I use a combination of cognitive-behavioral therapy (CBT) for eating disorders, dialectical behavioral therapy (DBT) to treat eating disorders, acceptance and commitment therapy for eating disorders, and psychodynamic therapy to treat eating disorders. All of these have strong research backing and are evidence-based. 

What are the Different Types of Psychotherapy for Eating Disorders?

 There are many types of evidence-based therapy for eating disorders. All of them address the underlying issues, thoughts, feelings, behaviors, and relationship factors that are influencing the eating disorder symptoms. Therapy will address food behaviors, what purpose is the eating disorder serving (i.e. it’s something they can control, a way to seek independence, the eating disorder prevents awareness of a deeper issue, and many more), family and social factors, and the influence of other medical or psychiatric symptoms such as depression or anxiety. 

  • DBT therapy for eating disorders works on developing skills to replace eating disorder behaviors. Skills focus on building mindfulness, becoming more effective in interpersonal relationships, emotion regulation, and distress tolerance. 

    Radically Open DBT (R/O DBT) is a newer adaptation of DBT that addresses factors such as social anxiety, perfectionism, and emotional restriction. It may be particularly helpful for people with anorexia nervosa.


  • The goals of psychodynamic therapy for eating disorders are client self-awareness of the underlying issues or motives driving the eating disorder behavior and understanding of the influence of the past on present behavior. The psychodynamic approach helps clients gain insight into how eating disorder symptoms and behaviors help the individual manage psychological development, internal conflict, relationships and emotions. 

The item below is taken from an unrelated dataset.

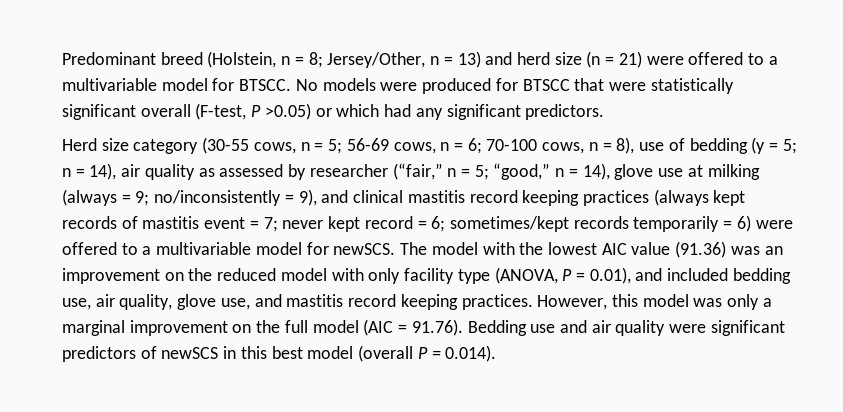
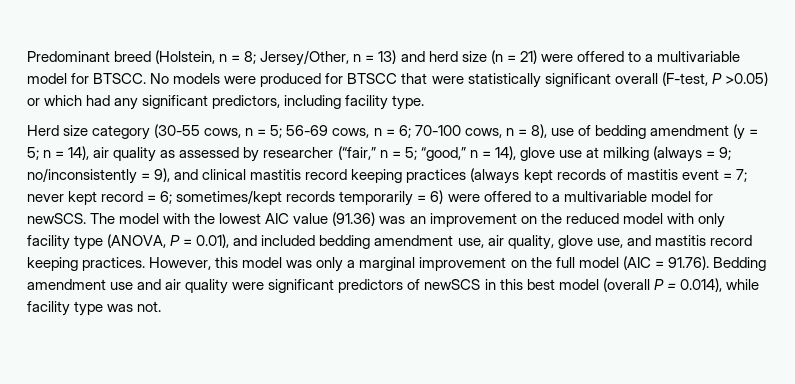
[525,104,605,120] predictors. -> [212,95,425,110] predictors, including facility type.
(748, 146) none -> [650,125,730,136] amendment
(791, 276) none -> [374,235,454,246] amendment
(527, 328) none -> [27,279,106,290] amendment
[445,345,497,362] 0.014). -> [679,278,759,292] [27,301,162,316] 0.014), while facility type was not.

  • A big concern in the field of eating disorders is that therapists today frequently advertise that they have experience working with eating disorders but in reality, many have only taken a class or worked with a few people with more mild eating issues. Eating disorders have one of the highest fatality rates of any psychiatric disorder, and choosing a provider without that experience can be dangerous. I did a 2-year post-doctoral residency at the Renfrew Center in Philadelphia, the first and most-renowned eating disorder residential treatment center in the World. This experience provided me with a world class education and tons of experience working with every type of eating disorder, with children, adolescents and adults and with many severe and more mild cases. She also gained experience working with clients with eating disorders in many other clinical settings. Since 2011, I have been in private practice specializing in eating disorders and seeking out supervision and lots of continuing education along the way to make sure I’m aware and educated about all the newest research and treatment modalities.

    Without having had experience working in a residential or inpatient treatment center or an outpatient/partial structured program, it’s really hard to gain the experience and perspective to treat eating disorders in regular therapy. Without this experience, it is really hard to differentiate between eating disorders and disordered eating, figure out what combination of therapies will work best for a certain client, and understand the range of severity and what each level of severity requires treatment wise, and understand the importance of having a therapist communicate regularly with medical/nutrition/and psychiatric providers for the most effective treatment.